Cependant, il a reconnu qu’une interdiction immédiate n’est pas réalisable. « On ne peut pas faire comme par exemple avec le bœuf qui vient du Brésil, il n’arrive pas en masse », a-t-il comparé. « On ne peut pas arrêter tous ces produits d’un coup ». Cette prudence s’explique par la difficulté à contrôler l’ensemble des flux de produits importés, notamment via des plateformes en ligne difficiles à réguler.
Un secteur en tension face à la fast-fashion
Le secteur du prêt-à-porter féminin est en première ligne face à la montée en puissance de l’ultra fast-fashion. Ces plateformes, qui proposent des vêtements à des prix dérisoires et avec des délais de livraison ultra-rapides, ont bouleversé les codes du marché. Selon la Fédération française du prêt-à-porter féminin, elles représentent aujourd’hui plus de 10 % des ventes de vêtements en France, un chiffre en constante augmentation depuis 2020.

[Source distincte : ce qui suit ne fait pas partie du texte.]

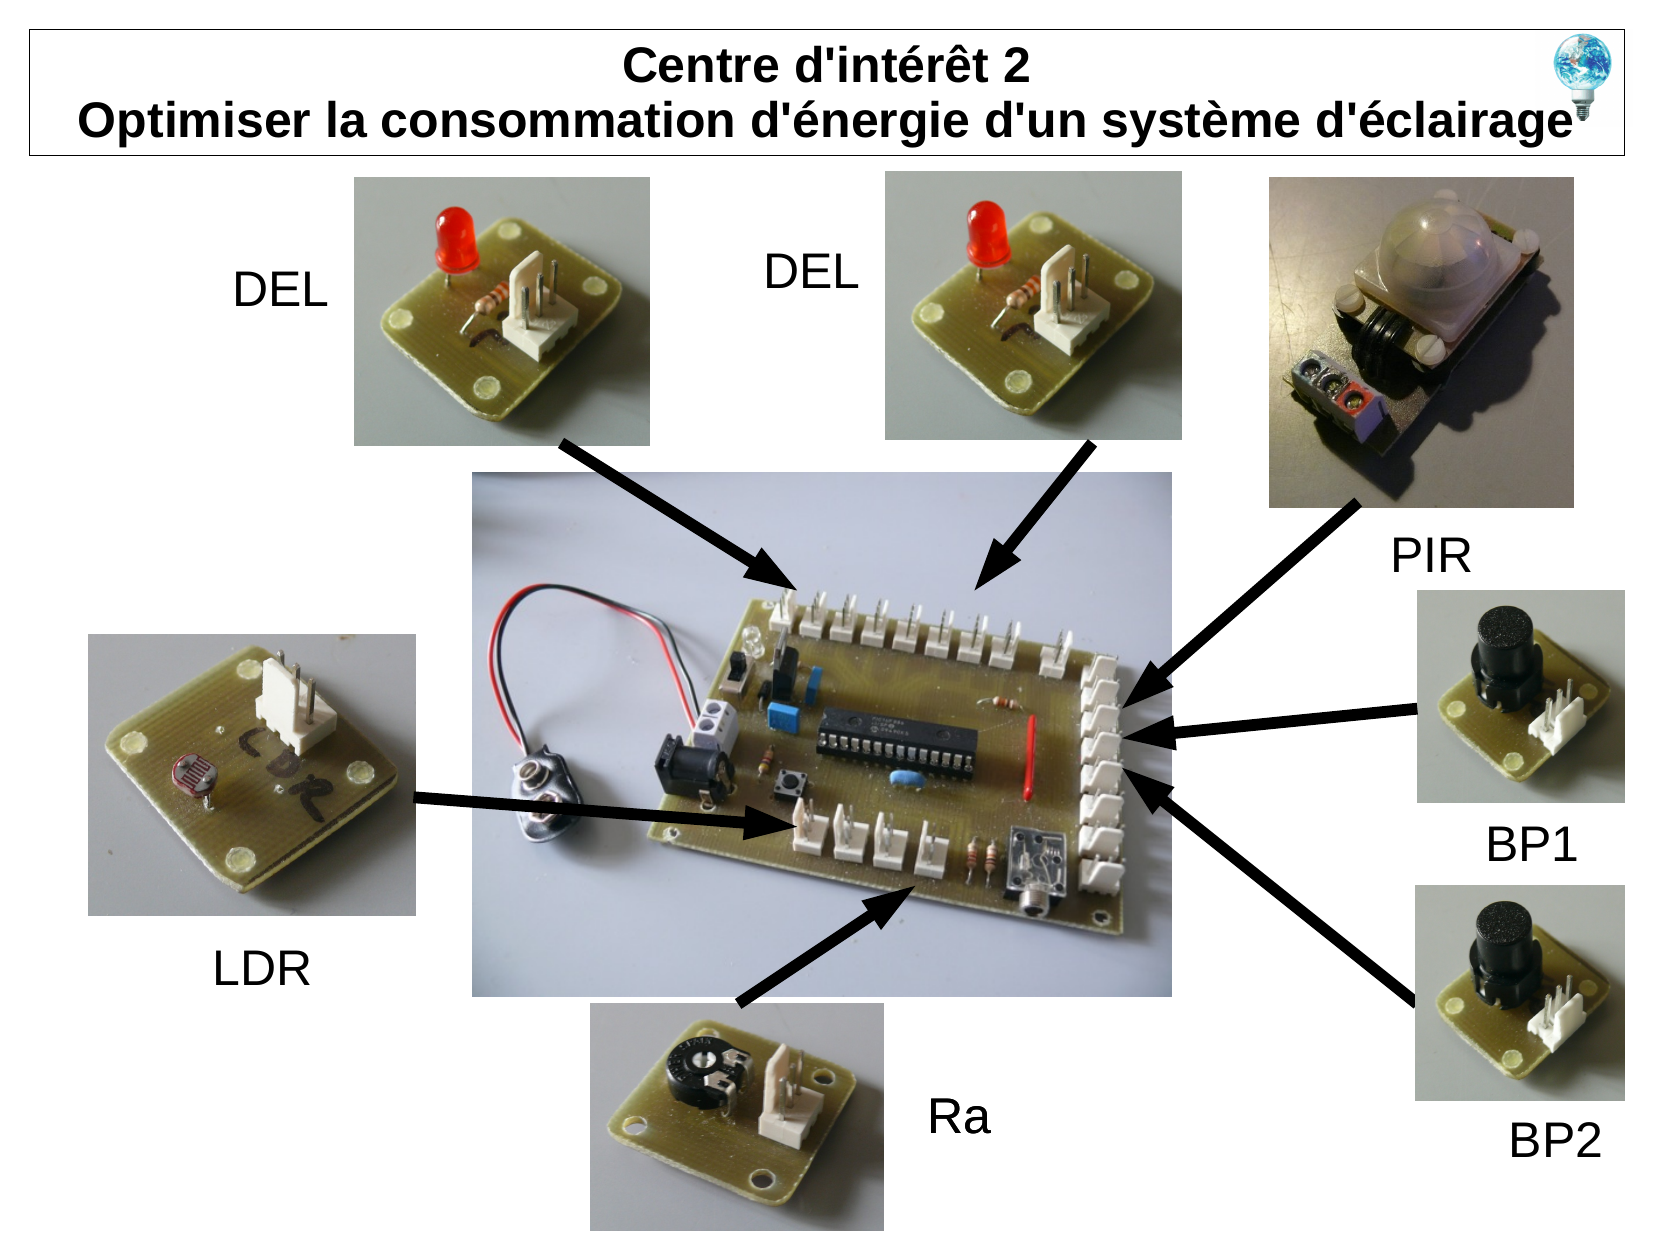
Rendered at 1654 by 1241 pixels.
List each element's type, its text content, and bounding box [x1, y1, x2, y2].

text_box DEL [738, 236, 886, 307]
picture [1417, 590, 1625, 803]
picture [1269, 177, 1574, 508]
text_box PIR [1358, 519, 1506, 591]
picture [1415, 885, 1625, 1101]
text_box Ra [885, 1081, 1034, 1152]
picture [88, 634, 416, 916]
text_box BP1 [1458, 809, 1607, 880]
picture [1167, 674, 1172, 683]
text_box Centre d'intérêt 2 Optimiser la consommation d'énergie d'un système d'éclairage [29, 29, 1625, 156]
picture [590, 1003, 884, 1231]
text_box DEL [206, 254, 355, 325]
picture [472, 472, 1172, 997]
picture [1625, 29, 1633, 127]
text_box BP2 [1482, 1104, 1630, 1176]
picture [354, 177, 650, 446]
text_box LDR [188, 933, 337, 1004]
picture [885, 171, 1182, 440]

Face à cette concurrence, les acteurs traditionnels du secteur dénoncent une distorsion de concurrence. « La mode est polluante et donc on doit mieux consommer la mode », a rappelé Yann Rivoallan. « On doit moins acheter des vêtements qu’on en a acheté il y a 20 ans ». Pour lui, la régulation passe autant par des mesures fiscales que par une prise de conscience collective des consommateurs.
Quelles conséquences pour les consommateurs ?

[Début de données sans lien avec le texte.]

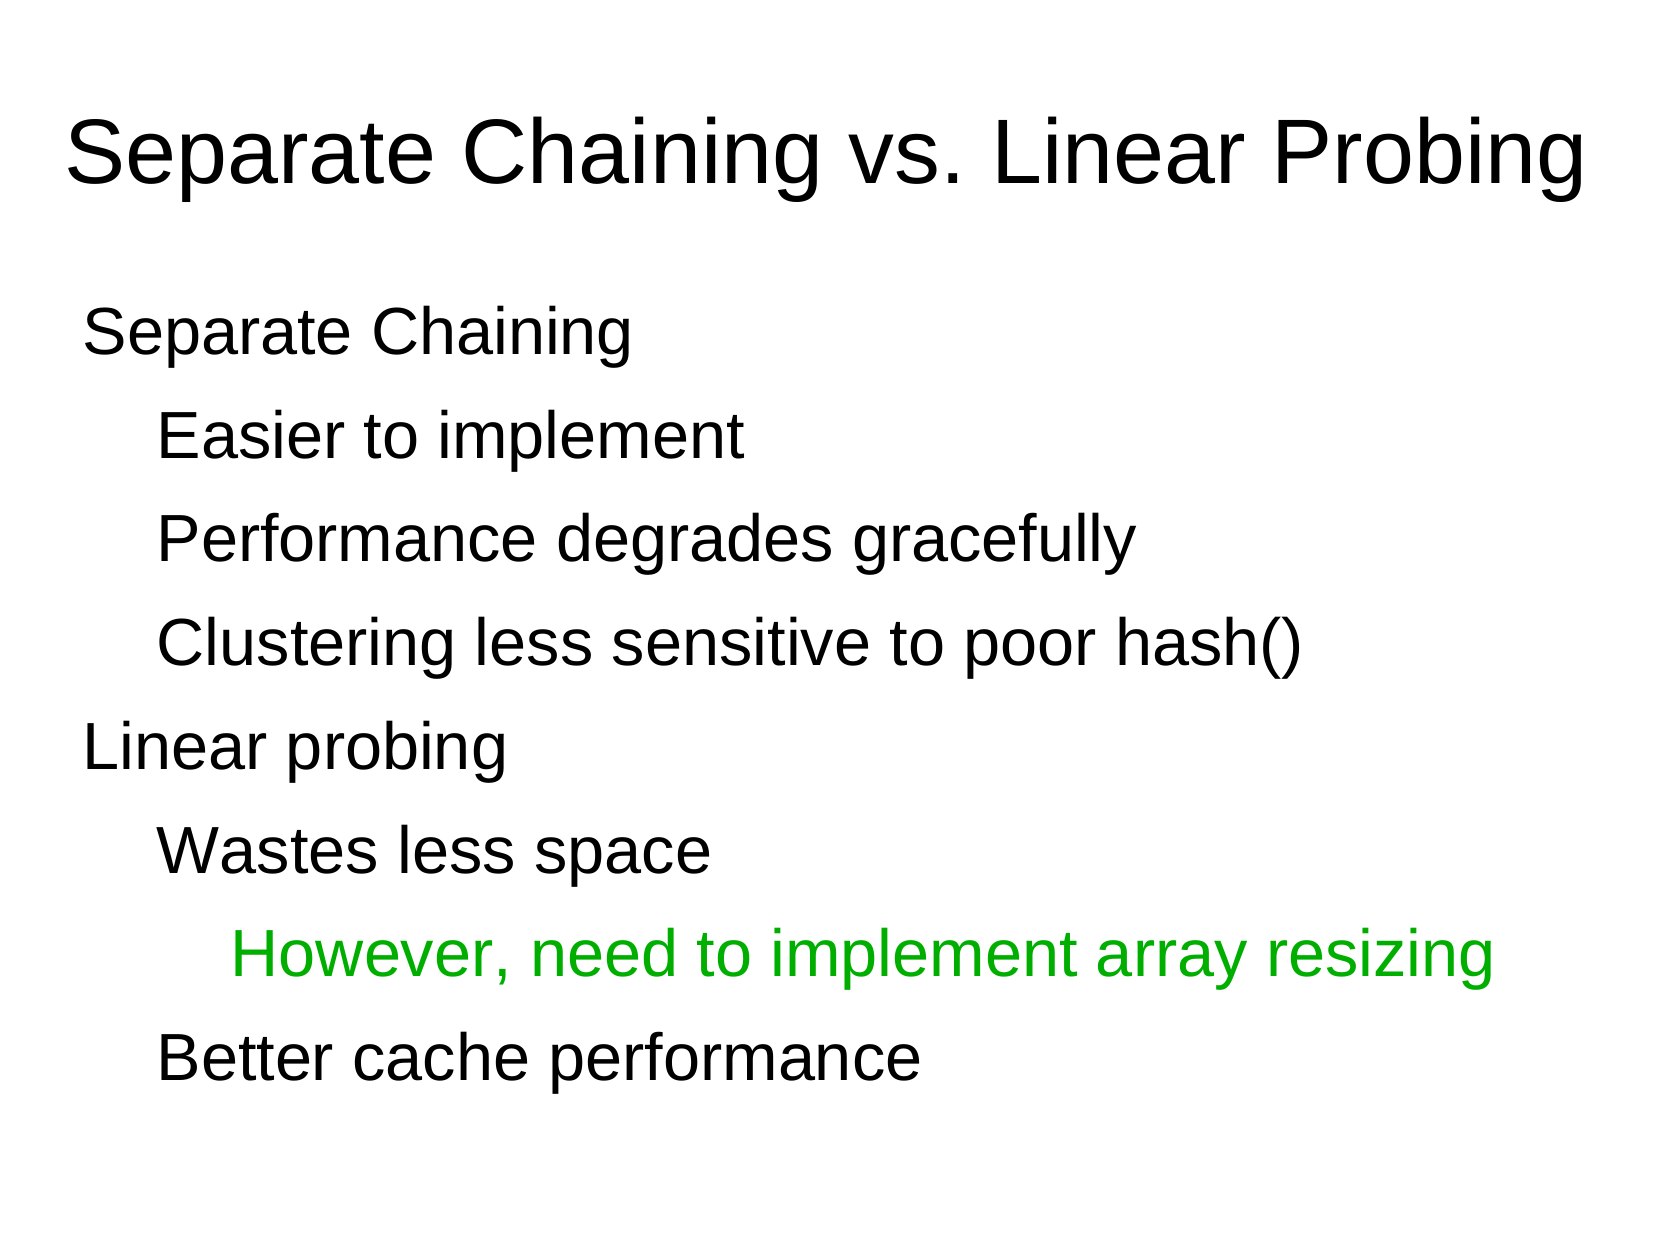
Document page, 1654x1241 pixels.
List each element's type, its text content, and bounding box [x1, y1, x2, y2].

list Separate Chaining Easier to implement Performance degrades gracefully Clustering less sensitive to poor hash() Linear probing Wastes less space However, need to implement array resizing Better cache performance [82, 290, 1571, 1109]
title Separate Chaining vs. Linear Probing [0, 49, 1654, 257]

Le malus devrait entraîner une hausse des prix des produits vendus sur ces plateformes. Si cette mesure vise à protéger les consommateurs, elle pourrait aussi avoir des effets pervers. Certains craignent que les prix des vêtements ne deviennent inaccessibles pour les ménages les plus modestes, déjà touchés par l’inflation. D’autres s’interrogent sur l’efficacité réelle du malus, certains consommateurs pouvant se tourner vers des alternatives encore moins chères.
Par ailleurs, la Fédération française du prêt-à-porter féminin a appelé à une refonte plus globale de la fiscalité du secteur. « Ce n’est pas une solution miracle », a souligné Yann Rivoallan. « Mais c’est un premier pas ». Il a également plaidé pour une meilleure information des consommateurs sur l’impact environnemental et social de leurs achats, afin de les inciter à privilégier des produits durables et locaux.
Enfin, cette mesure s’inscrit dans un contexte plus large de régulation européenne. La Commission européenne travaille actuellement sur un règlement visant à limiter l’impact environnemental de la fast-fashion, avec des propositions attendues d’ici fin 2026. La France pourrait servir de laboratoire pour ces nouvelles règles.
Yann Rivoallan a indiqué que la Fédération poursuivra ses actions pour sensibiliser les pouvoirs publics et les consommateurs. « On ne lâchera rien », a-t-il conclu. « Il faut que la mode redevienne un plaisir, pas une addiction ».